Topological Route to New and Unusual Coulomb Spin Liquids

Coulomb spin liquids are topological magnetic states obeying an emergent Gauss law. Little distinction has been made between different kinds of Coulomb liquids. Here we show how a series of distinct Coulomb liquids can be generated straightforwardly by varying the constraints on a classical spin system. This leads to pair creation, and coalescence, of topological defects of an underlying vector field. The latter makes higher-rank spin liquids, of recent interest in the context of fracton theories, with attendant multifold pinch points in the structure factor, appear naturally. New Coulomb liquids with an abundance of pinch points also arise. We thus establish a new and general route to uncovering exotic Coulomb liquids, via the manipulation of topological defects in momentum space.

Figure 1

Honeycomb lattice model exhibiting a series of distinct classical spin liquids. (a) The local constraint defining the ground states of the model.

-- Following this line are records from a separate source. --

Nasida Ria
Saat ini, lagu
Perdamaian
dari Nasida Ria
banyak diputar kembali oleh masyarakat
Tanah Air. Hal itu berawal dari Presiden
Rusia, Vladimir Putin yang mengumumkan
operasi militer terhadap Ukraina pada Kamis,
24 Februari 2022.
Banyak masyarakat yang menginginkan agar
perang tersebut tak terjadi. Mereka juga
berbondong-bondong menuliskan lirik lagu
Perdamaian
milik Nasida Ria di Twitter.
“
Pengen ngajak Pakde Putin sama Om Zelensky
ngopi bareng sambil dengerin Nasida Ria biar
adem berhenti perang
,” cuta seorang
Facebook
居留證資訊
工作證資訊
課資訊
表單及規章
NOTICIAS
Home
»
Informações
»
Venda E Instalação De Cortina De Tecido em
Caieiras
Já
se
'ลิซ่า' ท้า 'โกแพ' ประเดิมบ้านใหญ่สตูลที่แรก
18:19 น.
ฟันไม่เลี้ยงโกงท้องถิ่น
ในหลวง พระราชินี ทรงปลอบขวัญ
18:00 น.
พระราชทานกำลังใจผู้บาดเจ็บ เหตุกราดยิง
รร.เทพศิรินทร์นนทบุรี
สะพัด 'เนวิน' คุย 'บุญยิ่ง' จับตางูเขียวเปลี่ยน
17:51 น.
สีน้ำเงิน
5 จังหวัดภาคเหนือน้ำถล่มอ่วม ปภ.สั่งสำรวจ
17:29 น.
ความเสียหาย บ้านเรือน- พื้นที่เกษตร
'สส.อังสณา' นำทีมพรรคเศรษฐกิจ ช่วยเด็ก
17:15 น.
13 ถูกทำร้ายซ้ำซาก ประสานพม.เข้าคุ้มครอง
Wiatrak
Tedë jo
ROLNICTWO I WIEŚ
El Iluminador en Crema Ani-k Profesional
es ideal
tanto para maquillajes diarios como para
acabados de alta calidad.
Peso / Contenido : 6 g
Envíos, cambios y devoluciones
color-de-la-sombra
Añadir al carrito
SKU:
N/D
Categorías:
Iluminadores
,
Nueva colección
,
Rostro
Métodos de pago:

The sum of spins on each hexagon (black, filled circles) plus a coefficient $\gamma$ multiplied by the sum of spins linked to the exterior of the hexagon (red, open circles) must vanish on every hexagon [Eqs. (8) and (9)]. (b) Phase diagram as a function of $\gamma$, showing a series of algebraically correlated CSLs. They are distinguished by the number and arrangement of topological defects of the constraint vector $\mathbf{L}(\mathbf{q})$ in the Brillouin zone, with these defects giving rise to pinch points in the structure factor $S(\mathbf{q})$ (Fig. 2). Transitions between spin liquids occur either by creation or annihilation of pairs of defects ($\gamma =1/3$) or by coalescence of defects with a net charge ($\gamma =1/2$) leading to a higher-rank Coulomb liquid with multifold pinch points.

Figure 2

Evolution of $S(\mathbf{q})$ across distinct honeycomb spin liquids [Fig. 1]. For small values of $\gamma$ there are vortices in $\mathbf{L}(\mathbf{q})$ and corresponding pinch points in $S(\mathbf{q})$ at the Brillouin zone corners. At $\gamma =1/3$ there is a nucleation of pairs of oppositely charged topological defects at the zone boundary which then migrate toward the zone corners. At $\gamma =1/2$ the coalescence of these defects into objects with charge $Q=\pm 2$ manifests in the appearance of fourfold pinch points in the structure factor, associated to the emergence of a rank-2 Coulomb liquid. On increasing $\gamma$ further these defects separate and the system enters a new spin liquid with six pinch points in the interior of the Brillouin zone, as well as at the zone corners. The left half of each panel is the result of a Monte Carlo simulation of $N=1920$ spins at $T=0.002J$ and the right half is a calculation using the projection approach [Eq. (6)].

Figure 3

Construction and phase diagram of octochlore spin liquids. (a) The octochlore lattice, a network of corner sharing octahedra, is the medial lattice of the simple cubic lattice. (b) The local constraint applying to each octahedron in the lattice. The sum of the spins on the central octahedron (red), plus $\alpha$ times the sum of the spins neighboring that octahedron (blue), plus $\beta$ times the sum of remaining spins on the surrounding octahedra (yellow) must vanish [Eq. (15)]. (c) The phase diagram of distinct Coulomb spin liquids obtained by varying $\alpha$ and $\beta$, distinguished by the number and arrangement of topological defects in $\mathbf{L}(\mathbf{q})$. For the definition of each spin liquid see Table 1.

Figure 4

Abundant and multifold pinch points in octochlore spin liquids. (a) $S(\mathbf{q})$ in region IV of Fig. 3. $\mathbf{L}(\mathbf{q})$ exhibits topological defects at $(\pi ,\pi ,\pi )$ and at wave vectors removed along the (1,0,0), (1,1,0), and (1,1,1) directions from that point. The structure factor exhibits pinch point singularities at the corresponding positions. (b) $S(\mathbf{q})$ at the boundary between regions II and VI of Fig. 3. There are $Q=7$ topological defects at the zone corners which manifest as multifold pinch points, associated to a higher-rank Coulomb liquid. The left half of each panel is the result of a Monte Carlo simulation of $N=31944$ spins at $T=0.01J$ and the right half is a calculation using the projection approach.